What you need to do — Could you copy every line of the data that contains "three"?

Material provided —
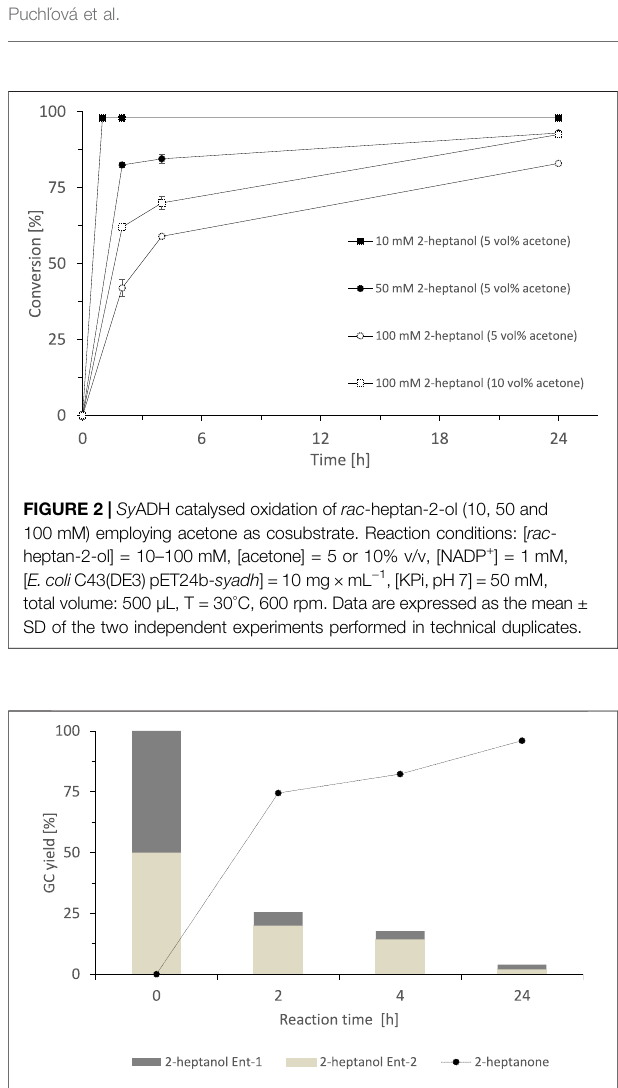
FIGURE 3 | Stereochemical course of the oxidation of rac -heptan-2-ol catalysedbythe Sy ADH-wholecellcatalyst.Reactionconditions:[ rac -heptan- 2-ol] = 50 mM, [acetone] = 10% v/v, [NADP + ] = 1 mM, [ E. coli C43(DE3) pET24b- syadh ] = 10 mg × mL − 1 , [KPi, pH 7] = 50 mM, total volume:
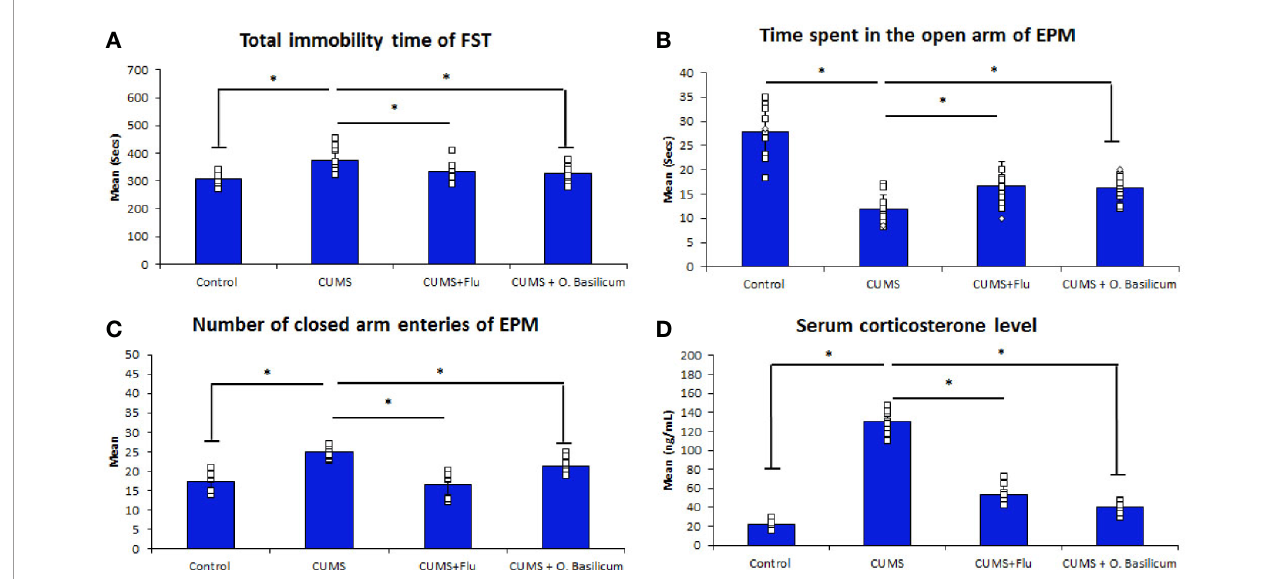
FIGURE 1 | Effect of Ocimum basilicum on the immobility time of the forced swimming test (FST) (A) , the time spent in the open arm (B) , the number of closed arm entries (C) of the elevated plus maise (EPM) test, and serum corticosterone level (D) . Data are expressed as mean ± SD (n = 10). * signi fi cance with p < 0.05. CUMS, chronic unpredictable mild stress; FLU fl uoxetine; O. basilicum , Ocimum basilicum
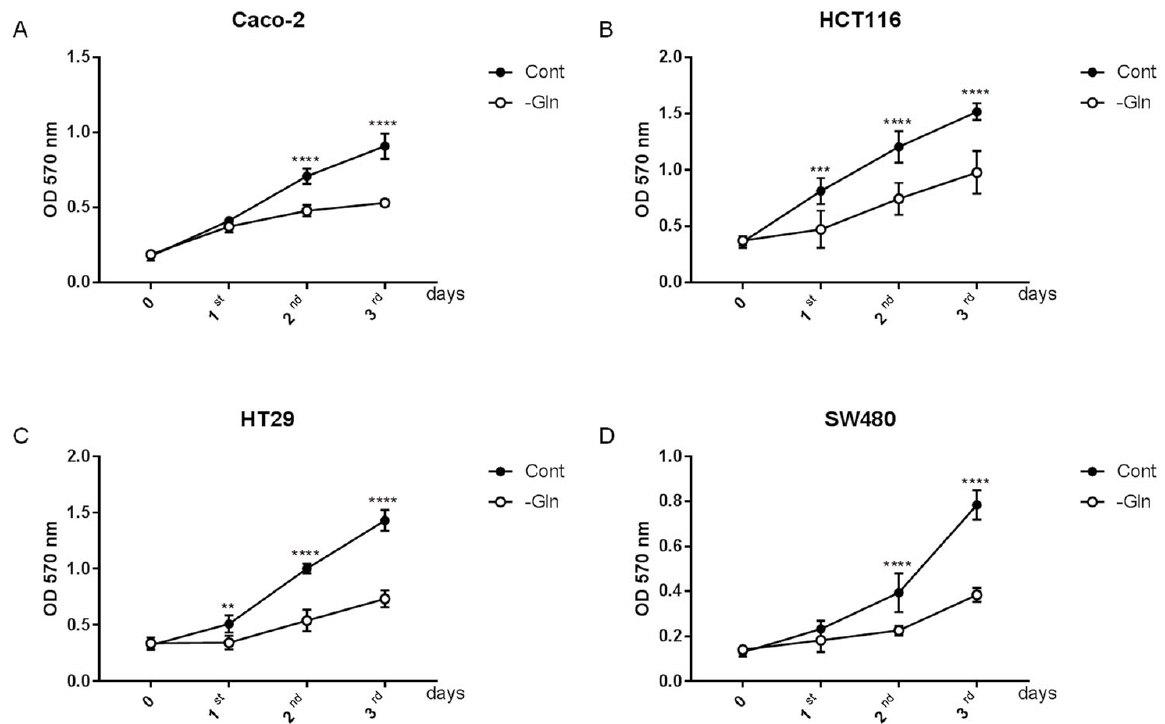
Figure 1. Growth curves of colorectal cancer cell lines (( A ) Caco-2, ( B ) HCT116, ( C ) HT29, ( D ) SW480) under glutamine starvation for 3 days. Cell viability was assessed by MTT assay at the indicated time points in the presence ( • ) or absence (o) of glutamine in the medium. Representative growth curves of three independent experiments are shown. Data are presented as mean ± standard deviation (SD) ( n = 3, ** p < 0.005, *** p < 0.0005, **** p < 0.0001 compared to Cont). Table 2. Cell viability after 3 days of glutamine starvation in colorectal cancer cell lines.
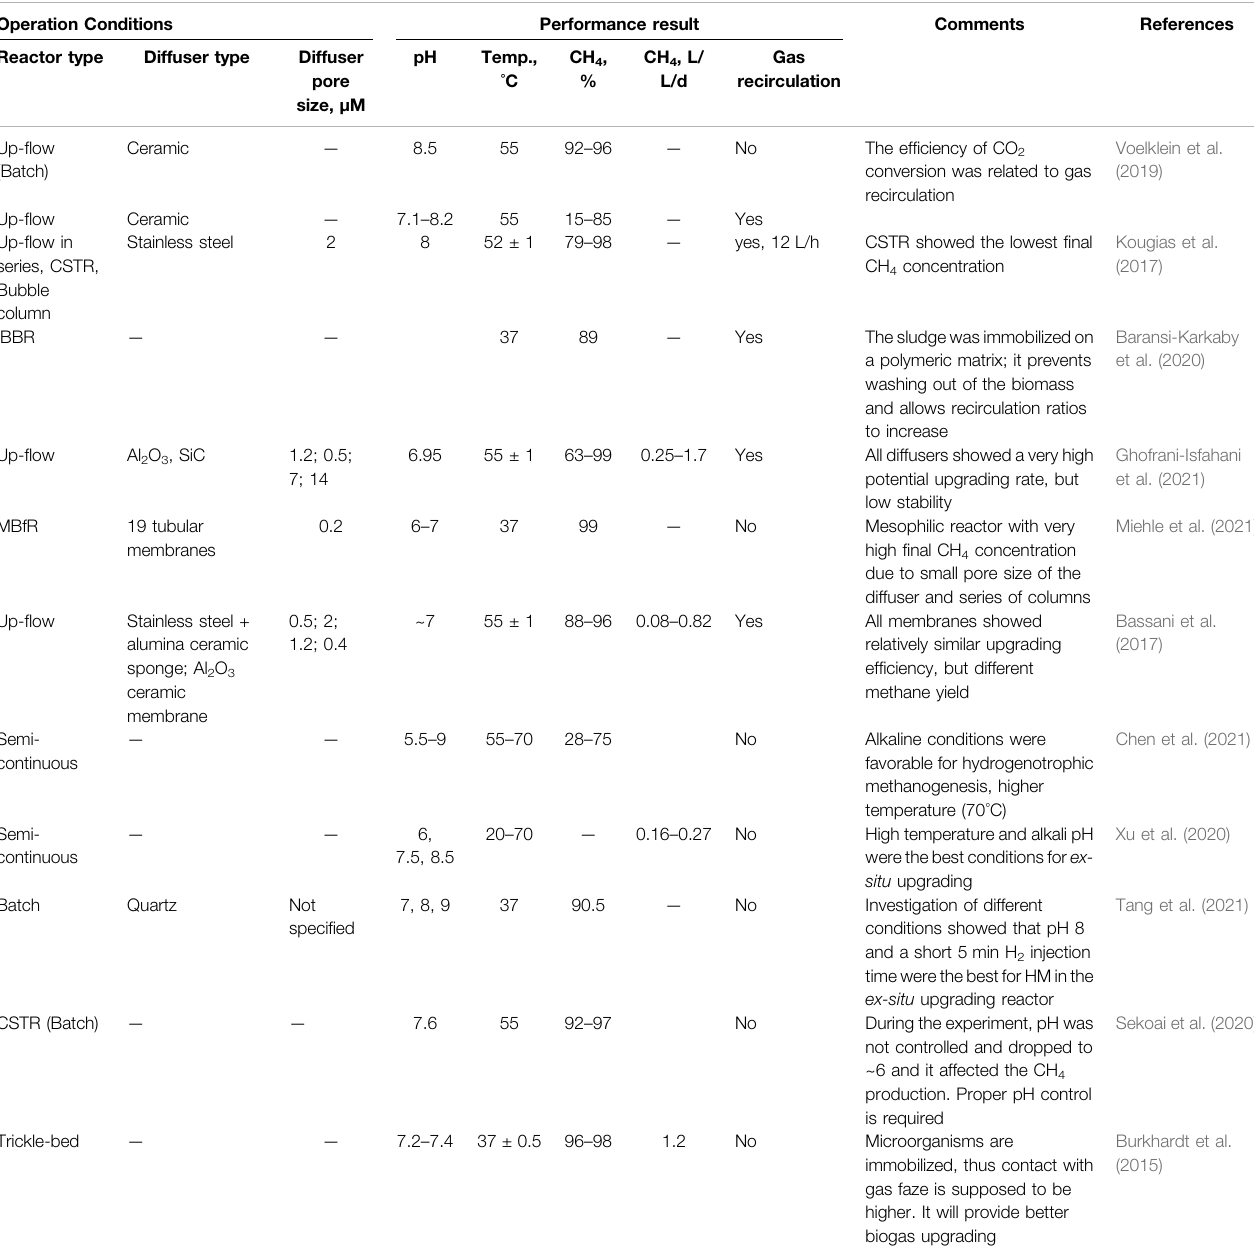
TABLE 2 | Comparison on the ef fi ciency of ex-situ methanation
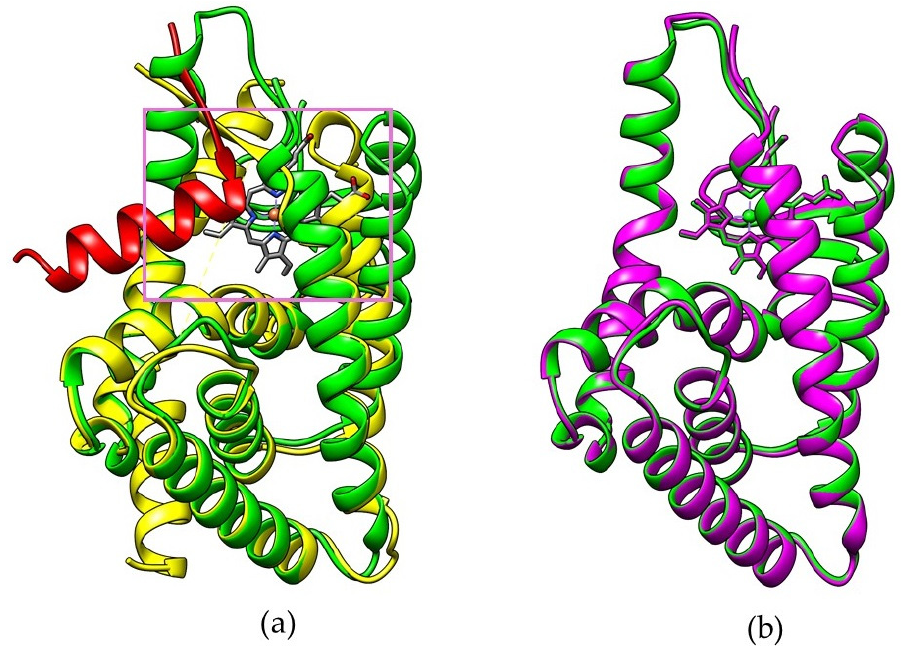
Figure 1. ( a ) Overlay visualization of apo-structure REV-ERB β (yellow) with bound NCoR (red) and REV-ERB β in complex form with Heme (green). ( b ) Visualization of REV-ERB β in complex form with Heme (green) and with CoPP (purple).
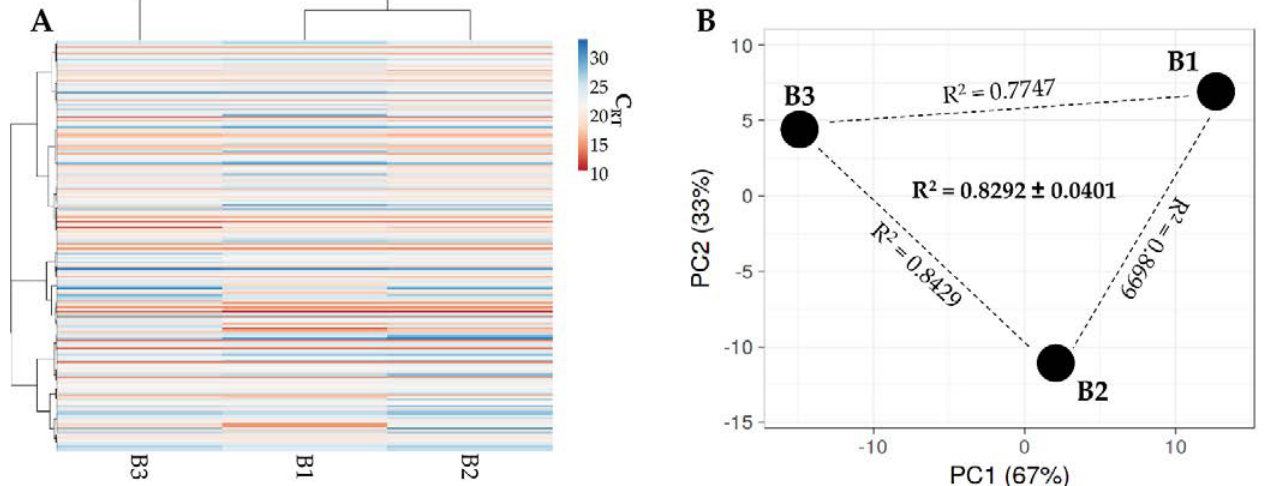
Figure 6. Comparison of EV-miRNA expression profiles between BMSCs under study. ( A ) heat map of hierarchical clustering analysis of the normalized C RT values of detected miRNAs with sample clustering tree at the top. Absolute expression levels are indicated by the color scale: blue shades = low expression levels (high C RT values) and red shades = high expression levels (low C RT values). ( B ) Principal component analysis of the normalized C RT values of detected miRNAs. X and Y axes show principal component 1 and principal component 2 that explain 67% and 33% of the total variance. Table 2. First quartile EV-miRNAs.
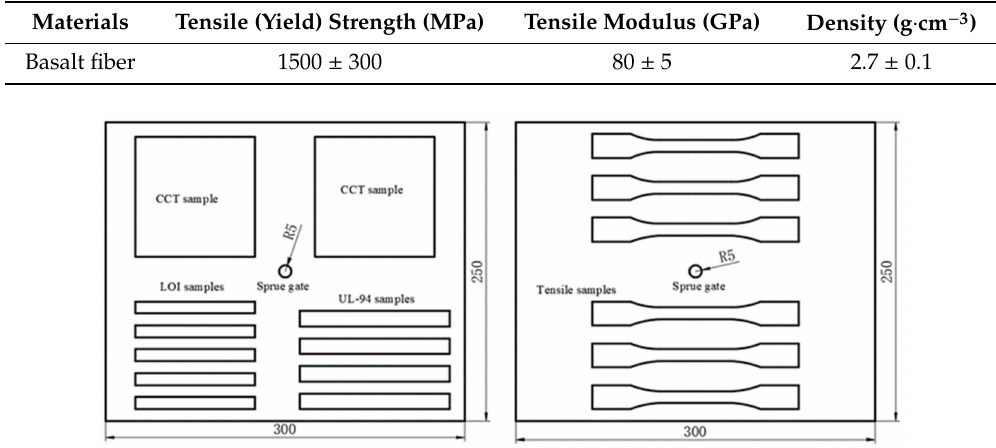
Figure 1. Samples location on the injection molded plates.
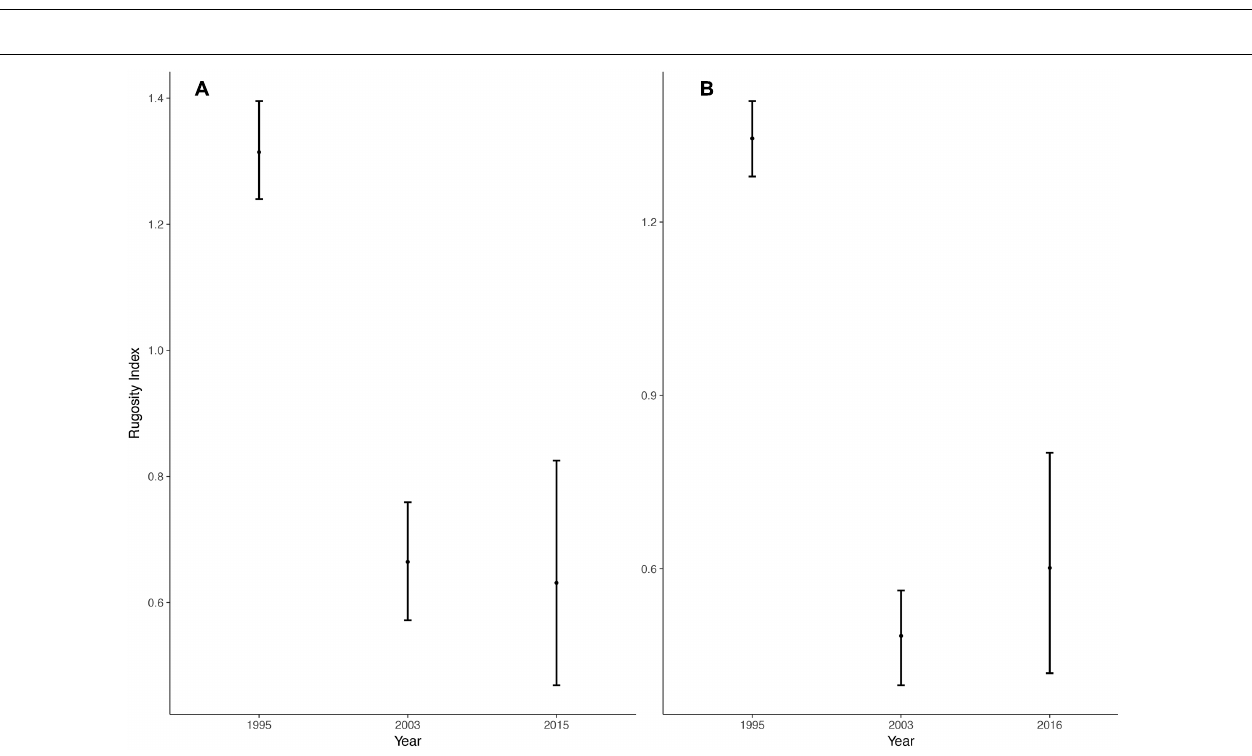
FIGURE 4 | Bottom complexity. Rugosity index means with 95% CI for three periods at (A) Roncador and (B) Serrana Banks.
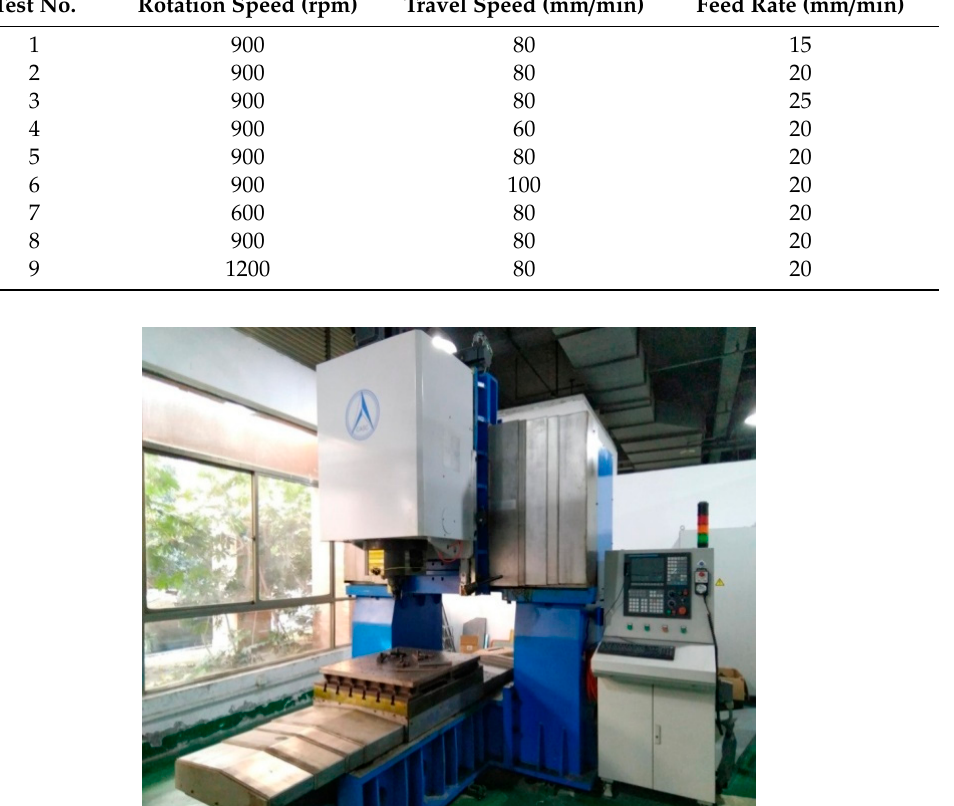
Figure 2. Friction stir welding equipment. Table 1. Chemical composition (in wt %) of the AA5083 Al alloy.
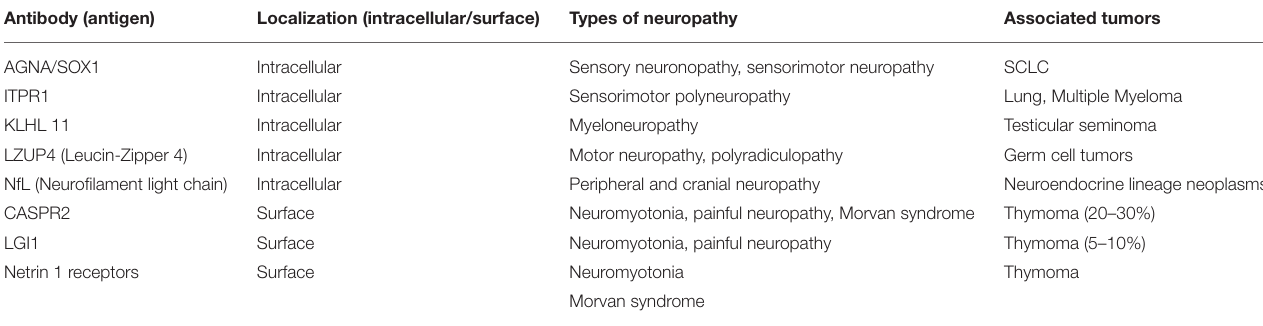
TABLE 3 | Novel antibodies associated with paraneoplastic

Answer space —
Figure 1. Growth curves of colorectal cancer cell lines (( A ) Caco-2, ( B ) HCT116, ( C ) HT29, ( D ) SW480) under glutamine starvation for 3 days. Cell viability was assessed by MTT assay at the indicated time points in the presence ( • ) or absence (o) of glutamine in the medium. Representative growth curves of three independent experiments are shown. Data are presented as mean ± standard deviation (SD) ( n = 3, ** p < 0.005, *** p < 0.0005, **** p < 0.0001 compared to Cont). Table 2. Cell viability after 3 days of glutamine starvation in colorectal cancer cell lines.
FIGURE 4 | Bottom complexity. Rugosity index means with 95% CI for three periods at (A) Roncador and (B) Serrana Banks.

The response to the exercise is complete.